*** RECORDS TO USE Section Begins ***

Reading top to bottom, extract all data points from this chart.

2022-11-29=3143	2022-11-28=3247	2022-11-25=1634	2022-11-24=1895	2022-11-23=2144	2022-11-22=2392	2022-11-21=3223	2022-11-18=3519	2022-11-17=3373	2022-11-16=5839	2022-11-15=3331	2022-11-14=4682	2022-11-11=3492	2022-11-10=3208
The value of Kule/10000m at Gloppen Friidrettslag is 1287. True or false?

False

*** RECORDS TO USE Section Ends ***
*** RECORDS TO USE Section Begins ***

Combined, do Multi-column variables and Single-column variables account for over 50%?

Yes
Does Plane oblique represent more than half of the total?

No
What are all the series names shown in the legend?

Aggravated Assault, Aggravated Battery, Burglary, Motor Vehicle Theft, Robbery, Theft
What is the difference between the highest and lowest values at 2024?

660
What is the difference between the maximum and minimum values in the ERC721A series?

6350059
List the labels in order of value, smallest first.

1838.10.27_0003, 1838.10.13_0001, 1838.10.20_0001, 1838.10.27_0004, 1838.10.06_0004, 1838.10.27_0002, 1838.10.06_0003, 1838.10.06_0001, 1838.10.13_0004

*** RECORDS TO USE Section Ends ***

## REQUIREMENT
Collect each line of the material above that contains the word "difference", and copy those lines in full.

## SOLUTION TO THIS EXERCISE
What is the difference between the highest and lowest values at 2024?
What is the difference between the maximum and minimum values in the ERC721A series?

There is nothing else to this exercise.